Осень женщины. Голубая герцогиня (Бурже, Прево) - страница 207

Мой второй визит, как легко можно догадаться, был к самой «Голубой Герцогине», как я начинал называть Камиллу в моих сердечных монологах. Между сентиментальностью этого прелестного ребенка, в которой она призналась мне накануне, и практичным материализмом ее любовника было не больше разницы, чем между роскошным домом площади Делаборд и очень скромным третьим этажом очень скромной улицы де ла Барульер, в которой я звонил часа в два. Полинявшая окраска плохо оштукатуренного фасада гармонировала с убогим видом швейцарской, с леденящим холодом деревянной лестницы без ковра, ступеньки которой, не натиравшиеся уже несколько дней, накренились к стене. Вся эта ветхая постройка носила отпечаток жалкой посредственности, и визитные карточки, по-мещански прибитые к дверям, на которые я из любопытства взглянул, слишком ясно указывали на то, какого рода жильцы нашли здесь приют своему скромному существованию. Эти старинные улицы Сен-Жерменского предместья изобилуют такими домами, где самая высшая квартирная плата 2000 франков и которые служат последней пристанью, открытой всем обломкам скромной буржуазной добродетели. То вы встречаетесь на площадке со старым генералом в потертом сюртуке, орденская ленточка в петличке которого свидетельствует о сорокалетних ежедневных лишениях и дисциплине; то с учителем, направляющимся в свой класс с портфелем, набитым книгами и убивающийся за репетиторством, чтобы дать приданое своим дочерям и содержать больную мать; то с каким-нибудь пожилым священником, каким-нибудь бывшим судьей, лица которых носят следы жизни, всецело посвященной серьезным мыслям.

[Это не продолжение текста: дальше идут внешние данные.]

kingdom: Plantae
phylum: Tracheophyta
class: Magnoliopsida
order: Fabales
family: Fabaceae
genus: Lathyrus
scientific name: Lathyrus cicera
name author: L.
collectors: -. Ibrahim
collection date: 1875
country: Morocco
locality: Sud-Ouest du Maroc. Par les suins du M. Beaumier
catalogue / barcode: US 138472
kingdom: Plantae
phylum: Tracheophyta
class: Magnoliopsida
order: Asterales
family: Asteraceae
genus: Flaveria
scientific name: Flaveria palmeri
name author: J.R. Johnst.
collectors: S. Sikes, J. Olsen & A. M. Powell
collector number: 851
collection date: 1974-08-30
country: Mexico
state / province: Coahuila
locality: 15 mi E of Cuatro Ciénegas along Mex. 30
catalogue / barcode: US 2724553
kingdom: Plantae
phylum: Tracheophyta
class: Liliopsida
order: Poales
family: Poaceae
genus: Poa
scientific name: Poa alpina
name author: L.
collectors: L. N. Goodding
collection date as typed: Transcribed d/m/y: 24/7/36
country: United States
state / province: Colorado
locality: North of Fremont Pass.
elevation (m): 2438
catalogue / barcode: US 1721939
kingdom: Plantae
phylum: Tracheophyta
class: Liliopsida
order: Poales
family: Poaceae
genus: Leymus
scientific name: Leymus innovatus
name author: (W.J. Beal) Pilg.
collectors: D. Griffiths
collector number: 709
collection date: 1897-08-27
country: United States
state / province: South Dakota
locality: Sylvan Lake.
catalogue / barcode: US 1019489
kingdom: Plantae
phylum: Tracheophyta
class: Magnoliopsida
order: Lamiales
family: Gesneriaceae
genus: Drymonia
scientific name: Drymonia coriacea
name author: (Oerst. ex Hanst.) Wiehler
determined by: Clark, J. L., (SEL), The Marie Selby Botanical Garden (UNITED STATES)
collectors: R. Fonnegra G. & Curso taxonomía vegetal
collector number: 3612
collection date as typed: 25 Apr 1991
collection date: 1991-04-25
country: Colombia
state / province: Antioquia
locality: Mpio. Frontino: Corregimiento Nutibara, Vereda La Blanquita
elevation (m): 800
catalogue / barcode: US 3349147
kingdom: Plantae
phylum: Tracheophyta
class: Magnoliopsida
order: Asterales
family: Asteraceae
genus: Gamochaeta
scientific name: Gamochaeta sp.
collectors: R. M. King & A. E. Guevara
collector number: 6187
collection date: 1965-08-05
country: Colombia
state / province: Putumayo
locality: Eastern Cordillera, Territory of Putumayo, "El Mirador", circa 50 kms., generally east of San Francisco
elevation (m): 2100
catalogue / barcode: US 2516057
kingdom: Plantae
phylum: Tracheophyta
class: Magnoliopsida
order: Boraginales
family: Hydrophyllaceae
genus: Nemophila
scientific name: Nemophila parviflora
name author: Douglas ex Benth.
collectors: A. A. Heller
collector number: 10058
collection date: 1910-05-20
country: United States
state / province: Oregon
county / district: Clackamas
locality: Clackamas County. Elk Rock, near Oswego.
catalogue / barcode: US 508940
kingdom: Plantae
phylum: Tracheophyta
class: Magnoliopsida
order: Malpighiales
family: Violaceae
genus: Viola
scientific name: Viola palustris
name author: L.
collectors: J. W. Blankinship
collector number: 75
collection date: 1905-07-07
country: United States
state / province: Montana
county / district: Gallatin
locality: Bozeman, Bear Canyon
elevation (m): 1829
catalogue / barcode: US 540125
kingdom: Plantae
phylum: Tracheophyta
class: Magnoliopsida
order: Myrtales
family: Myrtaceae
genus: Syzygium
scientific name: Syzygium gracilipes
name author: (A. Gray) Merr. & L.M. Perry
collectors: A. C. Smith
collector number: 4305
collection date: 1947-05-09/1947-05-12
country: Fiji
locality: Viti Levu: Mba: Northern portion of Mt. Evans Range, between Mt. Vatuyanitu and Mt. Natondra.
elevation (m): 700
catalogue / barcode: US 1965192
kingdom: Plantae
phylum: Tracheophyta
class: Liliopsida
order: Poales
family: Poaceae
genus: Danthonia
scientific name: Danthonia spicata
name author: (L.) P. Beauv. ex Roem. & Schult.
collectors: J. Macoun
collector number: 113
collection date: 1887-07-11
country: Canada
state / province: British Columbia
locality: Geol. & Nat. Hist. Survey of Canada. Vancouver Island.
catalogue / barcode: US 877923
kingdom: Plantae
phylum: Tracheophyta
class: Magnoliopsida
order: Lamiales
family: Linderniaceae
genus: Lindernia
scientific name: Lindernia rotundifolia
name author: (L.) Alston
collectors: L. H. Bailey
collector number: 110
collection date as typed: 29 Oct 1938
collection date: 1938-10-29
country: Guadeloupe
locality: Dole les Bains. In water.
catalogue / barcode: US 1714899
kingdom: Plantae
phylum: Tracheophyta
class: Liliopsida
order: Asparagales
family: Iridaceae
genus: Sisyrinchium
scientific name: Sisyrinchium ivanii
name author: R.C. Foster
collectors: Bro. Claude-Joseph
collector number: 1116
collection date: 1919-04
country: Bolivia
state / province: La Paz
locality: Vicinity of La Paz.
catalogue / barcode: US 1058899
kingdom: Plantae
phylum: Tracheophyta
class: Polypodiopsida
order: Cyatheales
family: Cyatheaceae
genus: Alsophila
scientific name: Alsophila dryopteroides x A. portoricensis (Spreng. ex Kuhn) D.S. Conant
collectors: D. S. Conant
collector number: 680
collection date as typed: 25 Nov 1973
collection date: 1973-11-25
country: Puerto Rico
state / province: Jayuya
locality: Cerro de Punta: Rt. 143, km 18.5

Было более чем естественно, что вдова покончившего с собой и разорившегося биржевого дельца решила скрыть свое общественное падение в одном из этих приличных для людей с стесненными средствами приютов, в которых я никогда не бываю, не испытывая грустного чувства. Не братья ли они мне до некоторой степени, эти обычные обитатели старомодных домиков? Как мне не глядеть с сочувствием на эти бедные жертвы социального строя - жертвы неисправимой доверчивости, заставлявшей их принимать всерьез официальные фразы этого подлого света, который никогда не уважал ничего, кроме денег, хорошо или дурно нажитых, - жертвы робкой чувствительности, мешавшей им насиловать, грубо вымогать счастье? Разве я не был и не буду до смерти сам жертвой избытка совестливости, пугливой дрожи, всегда охватывавшей меня перед действием? И я также слишком наивно верил лживым образцам шарлатанов искусства. Я останавливался перед воспроизведением из боязни умалить, профанировать мое внутреннее видение, отчаиваясь достичь его совершенства. Страстный поклонник славы, я избегал нечистых приемов рекламы, и прожил полжизни побежденным и неизвестным: побежденным - в силу своих лучших достоинств, неизвестным - благодаря благороднейшим чувствам. А Камилла, разве она не была мне сестрой но своей страдающей впечатлительности? Дорогая Камилла! В ту минуту, как я услышал звон колокольчика и звук приближавшихся шагов, все мои впечатления сводились к этой сентиментальной аналогии, еще более приводившей меня в умиление. В том факте, что актриса, уже ставшая знаменитостью, продолжает жить здесь, я хотел видеть доказательства того, что она не лгала мне, говоря накануне своей мирной жизни вдвоем с матерью, - явный признак полного отсутствия тщеславия, неоспоримое свидетельство ее гордости. Если она утратила невинность, то, по крайней мере, не продала себя за роскошь. Она отдалась из любви и восхищения. Увы, мне очень скоро пришлось узнать, что искушение пышным парижским щегольством, весьма естественное для молодого и изящного существа, пользовавшегося роскошью и утратившего ее, составляло один из элементов той нравственной драмы, которая происходила в ней.